According to the text on property investment, which transaction costs can significantly reduce the profit from selling properties in the southeast to invest in the north?

◆ **TEXT SEGMENT**
==========

In saturated rental markets like Manchester, landlords must choose between reducing rents for quick occupancy or holding for higher income amidst competition.
Deep dives
Evaluating Property Liquidation
Deciding whether to liquidate properties in the southeast in favor of investing in the north requires careful consideration of opportunity costs and potential returns. While higher yields and capital growth may be appealing in northern markets, the transaction costs involved—including capital gains tax and stamp duty—can significantly impact overall profitability. In most cases, it may not be prudent to sell properties unless one is dealing with consistently poor-performing investments that are causing ongoing issues. An alternative strategy involves utilizing equity from current properties to finance new investments, allowing for portfolio growth without incurring the expenses associated with selling.
Navigating Saturated Rental Markets
In saturated rental markets, such as Manchester city center, landlords often face challenges due to an influx of rental properties. When numerous similar units become available simultaneously, it leads to a competitive environment where lowering rents becomes necessary to attract tenants. Owners must weigh the options of reducing rent for a quicker lease against holding out for a higher price while juggling mortgage and servicing costs. This situation, while initially daunting, is typically temporary, and market conditions often stabilize over time, allowing landlords to potentially raise rents again once saturation diminishes.
Strategies for Successful Property Investment
Successful property investment necessitates understanding market dynamics and preparing for fluctuating conditions. Educating investors about the realities of market supply and demand, particularly during initial property launches, can alleviate anxiety regarding rental income. The experience of managing properties during altered market conditions enables landlords to make informed decisions that can foster patience and strategic resilience. Whether reducing rent to ensure a tenant quickly occupies a unit or holding firm for projected market values, the long-term outlook remains favorable for those who can adapt to short-term challenges.
Happy Tuesday! Rob & Rob are back and answering two more of your questions!
(0:38) With four properties in the South-East, split between personal ownership and a limited company, Richard’s weighing up the investment potential of the area against the rest of the country. He’s considering selling and reinvesting in the North, where he believes yields and growth are more promising. But with costs like capital gains tax and stamp duty, he’s wondering if it’s really worth it. What advice will the guys have for him?
(5:38) Andy just bought a luxury two-bedroom apartment in Manchester City Centre, part of a 400-unit block mostly owned by investors. With many landlords dropping their rents to fill their properties faster, he’s wondering if he should do the same or hold out for the higher income he expected when he bought it.

==========

◆ **EXCERPTED RECORDS**
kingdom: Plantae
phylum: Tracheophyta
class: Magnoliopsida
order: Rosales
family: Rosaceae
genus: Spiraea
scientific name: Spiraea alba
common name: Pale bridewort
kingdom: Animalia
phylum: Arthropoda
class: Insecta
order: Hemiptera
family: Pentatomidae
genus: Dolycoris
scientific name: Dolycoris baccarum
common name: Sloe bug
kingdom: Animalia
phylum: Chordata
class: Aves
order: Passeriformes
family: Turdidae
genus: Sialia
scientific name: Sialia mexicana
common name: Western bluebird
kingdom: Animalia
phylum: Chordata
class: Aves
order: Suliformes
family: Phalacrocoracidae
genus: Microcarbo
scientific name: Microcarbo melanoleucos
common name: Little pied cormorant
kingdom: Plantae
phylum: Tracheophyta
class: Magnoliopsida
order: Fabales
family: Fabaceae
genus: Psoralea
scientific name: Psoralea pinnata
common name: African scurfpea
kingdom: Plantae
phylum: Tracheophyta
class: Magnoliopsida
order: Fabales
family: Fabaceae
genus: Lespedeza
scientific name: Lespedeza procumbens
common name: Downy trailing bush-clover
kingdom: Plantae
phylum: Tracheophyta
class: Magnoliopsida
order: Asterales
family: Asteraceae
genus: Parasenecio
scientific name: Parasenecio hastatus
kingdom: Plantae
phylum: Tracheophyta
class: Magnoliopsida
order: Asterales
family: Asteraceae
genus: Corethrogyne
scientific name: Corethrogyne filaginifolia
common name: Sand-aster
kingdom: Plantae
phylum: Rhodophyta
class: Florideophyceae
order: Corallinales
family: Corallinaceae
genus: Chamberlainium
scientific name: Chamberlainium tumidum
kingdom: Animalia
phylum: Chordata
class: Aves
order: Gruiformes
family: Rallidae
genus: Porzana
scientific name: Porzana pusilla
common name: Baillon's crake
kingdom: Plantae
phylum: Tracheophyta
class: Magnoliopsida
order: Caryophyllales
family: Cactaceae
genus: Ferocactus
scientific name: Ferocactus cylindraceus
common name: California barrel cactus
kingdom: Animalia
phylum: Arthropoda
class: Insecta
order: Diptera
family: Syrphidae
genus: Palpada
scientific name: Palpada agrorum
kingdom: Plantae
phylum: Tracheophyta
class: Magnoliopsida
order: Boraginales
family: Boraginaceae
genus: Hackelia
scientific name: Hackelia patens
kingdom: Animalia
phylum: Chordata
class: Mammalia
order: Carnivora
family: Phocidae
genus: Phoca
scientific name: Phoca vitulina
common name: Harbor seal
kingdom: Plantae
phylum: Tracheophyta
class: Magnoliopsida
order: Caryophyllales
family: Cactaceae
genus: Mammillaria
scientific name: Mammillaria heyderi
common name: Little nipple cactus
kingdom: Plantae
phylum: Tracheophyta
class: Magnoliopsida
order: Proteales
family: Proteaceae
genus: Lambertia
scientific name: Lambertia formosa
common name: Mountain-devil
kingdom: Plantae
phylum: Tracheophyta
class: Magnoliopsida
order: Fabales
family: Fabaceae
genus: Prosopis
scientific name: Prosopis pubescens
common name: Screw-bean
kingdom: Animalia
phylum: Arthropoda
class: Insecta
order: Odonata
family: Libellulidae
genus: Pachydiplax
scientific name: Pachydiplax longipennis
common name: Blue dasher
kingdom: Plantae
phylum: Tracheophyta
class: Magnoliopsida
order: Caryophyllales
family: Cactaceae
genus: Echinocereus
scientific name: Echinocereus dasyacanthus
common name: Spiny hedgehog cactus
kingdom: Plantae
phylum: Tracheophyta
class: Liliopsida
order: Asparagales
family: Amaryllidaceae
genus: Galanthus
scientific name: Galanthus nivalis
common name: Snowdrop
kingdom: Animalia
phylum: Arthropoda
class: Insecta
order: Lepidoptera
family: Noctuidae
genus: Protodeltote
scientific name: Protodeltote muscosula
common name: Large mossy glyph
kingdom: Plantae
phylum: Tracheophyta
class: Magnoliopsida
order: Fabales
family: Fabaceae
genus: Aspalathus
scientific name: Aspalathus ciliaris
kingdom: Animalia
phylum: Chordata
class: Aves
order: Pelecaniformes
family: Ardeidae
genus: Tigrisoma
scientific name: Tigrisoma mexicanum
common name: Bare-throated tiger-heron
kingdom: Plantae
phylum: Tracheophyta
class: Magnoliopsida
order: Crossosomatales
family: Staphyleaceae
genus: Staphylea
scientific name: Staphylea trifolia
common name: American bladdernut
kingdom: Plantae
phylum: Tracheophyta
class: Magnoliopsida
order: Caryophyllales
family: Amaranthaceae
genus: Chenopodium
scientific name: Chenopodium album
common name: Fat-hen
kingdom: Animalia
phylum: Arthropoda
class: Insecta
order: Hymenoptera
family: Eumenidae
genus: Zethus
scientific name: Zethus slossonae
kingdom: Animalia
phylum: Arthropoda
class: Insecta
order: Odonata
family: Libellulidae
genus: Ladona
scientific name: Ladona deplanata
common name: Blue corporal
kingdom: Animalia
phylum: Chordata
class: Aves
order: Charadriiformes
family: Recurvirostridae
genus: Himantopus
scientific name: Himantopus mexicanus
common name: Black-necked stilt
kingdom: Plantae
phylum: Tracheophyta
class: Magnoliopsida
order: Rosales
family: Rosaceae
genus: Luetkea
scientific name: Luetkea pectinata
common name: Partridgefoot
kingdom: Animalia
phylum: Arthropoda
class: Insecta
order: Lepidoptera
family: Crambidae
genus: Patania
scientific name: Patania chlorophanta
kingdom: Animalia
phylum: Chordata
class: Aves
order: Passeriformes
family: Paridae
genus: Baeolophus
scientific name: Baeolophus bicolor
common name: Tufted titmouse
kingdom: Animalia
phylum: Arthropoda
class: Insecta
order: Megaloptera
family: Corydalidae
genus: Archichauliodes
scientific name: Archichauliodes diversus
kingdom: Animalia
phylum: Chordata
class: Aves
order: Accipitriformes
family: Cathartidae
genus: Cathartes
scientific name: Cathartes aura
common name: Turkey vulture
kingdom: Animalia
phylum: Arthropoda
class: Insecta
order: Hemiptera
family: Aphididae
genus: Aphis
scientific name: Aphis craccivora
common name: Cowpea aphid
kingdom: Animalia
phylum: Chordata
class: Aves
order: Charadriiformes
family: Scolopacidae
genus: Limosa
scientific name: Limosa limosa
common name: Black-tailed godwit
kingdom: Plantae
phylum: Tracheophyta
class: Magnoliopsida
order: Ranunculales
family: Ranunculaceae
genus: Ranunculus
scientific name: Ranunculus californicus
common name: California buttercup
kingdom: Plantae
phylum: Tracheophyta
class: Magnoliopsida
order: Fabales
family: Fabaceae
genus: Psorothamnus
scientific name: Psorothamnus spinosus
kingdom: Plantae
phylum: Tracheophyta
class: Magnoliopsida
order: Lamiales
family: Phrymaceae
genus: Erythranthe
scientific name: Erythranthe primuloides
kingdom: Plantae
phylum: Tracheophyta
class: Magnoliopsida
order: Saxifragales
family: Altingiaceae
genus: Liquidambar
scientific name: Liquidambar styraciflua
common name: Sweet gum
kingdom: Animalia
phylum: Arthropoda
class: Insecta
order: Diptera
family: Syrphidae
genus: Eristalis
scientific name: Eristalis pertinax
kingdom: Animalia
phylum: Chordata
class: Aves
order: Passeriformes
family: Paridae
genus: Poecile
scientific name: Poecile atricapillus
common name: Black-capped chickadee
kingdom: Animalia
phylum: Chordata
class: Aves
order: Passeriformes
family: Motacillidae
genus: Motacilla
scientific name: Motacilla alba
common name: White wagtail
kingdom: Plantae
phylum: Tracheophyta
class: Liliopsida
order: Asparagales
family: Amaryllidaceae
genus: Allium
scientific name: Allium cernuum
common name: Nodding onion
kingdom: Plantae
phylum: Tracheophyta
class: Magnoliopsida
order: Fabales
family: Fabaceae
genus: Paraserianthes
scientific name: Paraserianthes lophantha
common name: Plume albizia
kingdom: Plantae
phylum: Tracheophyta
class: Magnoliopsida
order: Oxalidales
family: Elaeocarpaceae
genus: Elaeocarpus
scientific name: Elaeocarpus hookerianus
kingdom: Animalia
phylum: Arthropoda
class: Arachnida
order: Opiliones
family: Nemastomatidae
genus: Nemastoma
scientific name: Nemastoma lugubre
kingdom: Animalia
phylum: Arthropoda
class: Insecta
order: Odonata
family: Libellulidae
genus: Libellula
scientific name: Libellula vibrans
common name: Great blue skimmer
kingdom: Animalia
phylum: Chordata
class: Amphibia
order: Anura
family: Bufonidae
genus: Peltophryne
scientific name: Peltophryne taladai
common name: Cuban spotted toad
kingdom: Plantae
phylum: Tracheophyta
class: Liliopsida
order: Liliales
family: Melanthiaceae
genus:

==========

◆ **TASK SOLUTION**
Capital gains tax and stamp duty.